— BEGIN —
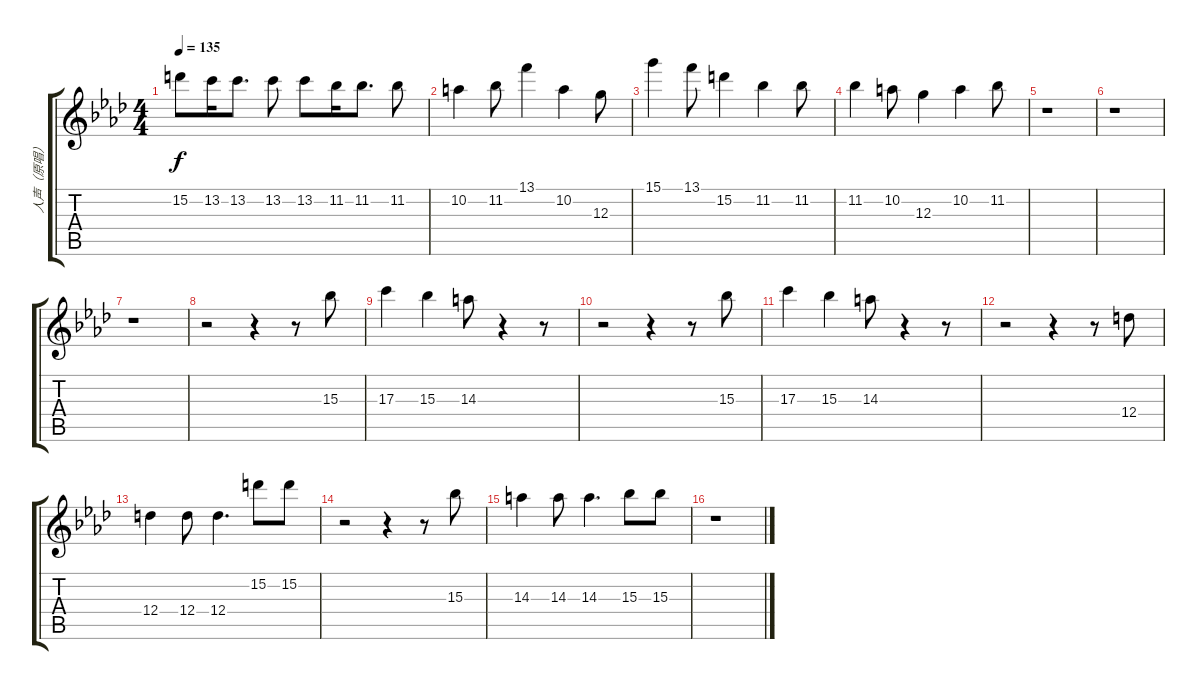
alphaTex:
— END —
— BEGIN —
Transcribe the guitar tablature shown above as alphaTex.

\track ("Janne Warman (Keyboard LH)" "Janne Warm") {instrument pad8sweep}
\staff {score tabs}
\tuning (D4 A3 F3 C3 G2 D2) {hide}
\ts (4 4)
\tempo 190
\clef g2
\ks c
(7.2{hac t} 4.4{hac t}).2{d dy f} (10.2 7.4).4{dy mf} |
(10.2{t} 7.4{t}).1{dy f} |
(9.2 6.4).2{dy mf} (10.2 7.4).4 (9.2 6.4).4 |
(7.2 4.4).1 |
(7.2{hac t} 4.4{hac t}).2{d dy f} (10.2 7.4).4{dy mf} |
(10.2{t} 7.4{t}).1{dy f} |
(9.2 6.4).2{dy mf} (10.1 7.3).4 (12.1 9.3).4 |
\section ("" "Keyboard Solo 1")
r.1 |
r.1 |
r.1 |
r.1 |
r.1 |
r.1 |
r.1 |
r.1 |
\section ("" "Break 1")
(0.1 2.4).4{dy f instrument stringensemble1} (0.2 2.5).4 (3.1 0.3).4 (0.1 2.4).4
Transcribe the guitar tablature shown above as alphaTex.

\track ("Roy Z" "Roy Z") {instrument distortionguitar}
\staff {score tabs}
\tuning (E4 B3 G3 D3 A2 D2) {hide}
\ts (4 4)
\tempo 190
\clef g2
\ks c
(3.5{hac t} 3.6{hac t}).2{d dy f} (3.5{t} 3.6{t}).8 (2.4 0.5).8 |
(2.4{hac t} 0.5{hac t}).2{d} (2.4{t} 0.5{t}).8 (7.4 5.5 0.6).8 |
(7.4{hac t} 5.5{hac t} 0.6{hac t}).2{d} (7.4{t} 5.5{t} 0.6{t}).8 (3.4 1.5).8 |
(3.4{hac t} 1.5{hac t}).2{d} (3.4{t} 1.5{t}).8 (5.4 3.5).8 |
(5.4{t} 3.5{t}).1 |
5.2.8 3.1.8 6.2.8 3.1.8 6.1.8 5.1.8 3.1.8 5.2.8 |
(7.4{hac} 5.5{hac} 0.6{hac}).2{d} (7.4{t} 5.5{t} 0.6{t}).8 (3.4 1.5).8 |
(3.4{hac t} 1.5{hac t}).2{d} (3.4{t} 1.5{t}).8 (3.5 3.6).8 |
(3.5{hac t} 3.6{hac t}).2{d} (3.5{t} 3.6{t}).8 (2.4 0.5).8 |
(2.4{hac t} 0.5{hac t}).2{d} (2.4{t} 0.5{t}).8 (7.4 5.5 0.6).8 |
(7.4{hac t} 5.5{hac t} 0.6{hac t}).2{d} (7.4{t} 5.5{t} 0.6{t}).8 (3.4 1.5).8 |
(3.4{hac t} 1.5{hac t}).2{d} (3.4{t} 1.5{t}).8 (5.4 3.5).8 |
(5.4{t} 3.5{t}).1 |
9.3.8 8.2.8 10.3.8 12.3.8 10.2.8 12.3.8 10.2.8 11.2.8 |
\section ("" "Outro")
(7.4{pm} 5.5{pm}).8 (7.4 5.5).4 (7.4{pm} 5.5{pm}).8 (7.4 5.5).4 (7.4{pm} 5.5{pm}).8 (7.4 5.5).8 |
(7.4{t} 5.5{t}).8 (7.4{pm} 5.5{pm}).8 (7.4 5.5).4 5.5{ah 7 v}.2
— END —
INSTRUCTION :: Identify every line of the material that contains the string "tuning", and copy each such line in full. Case matters when matching.

COMPLETED TASK ::
\tuning (D4 A3 F3 C3 G2 D2) {hide}
\tuning (E4 B3 G3 D3 A2 D2) {hide}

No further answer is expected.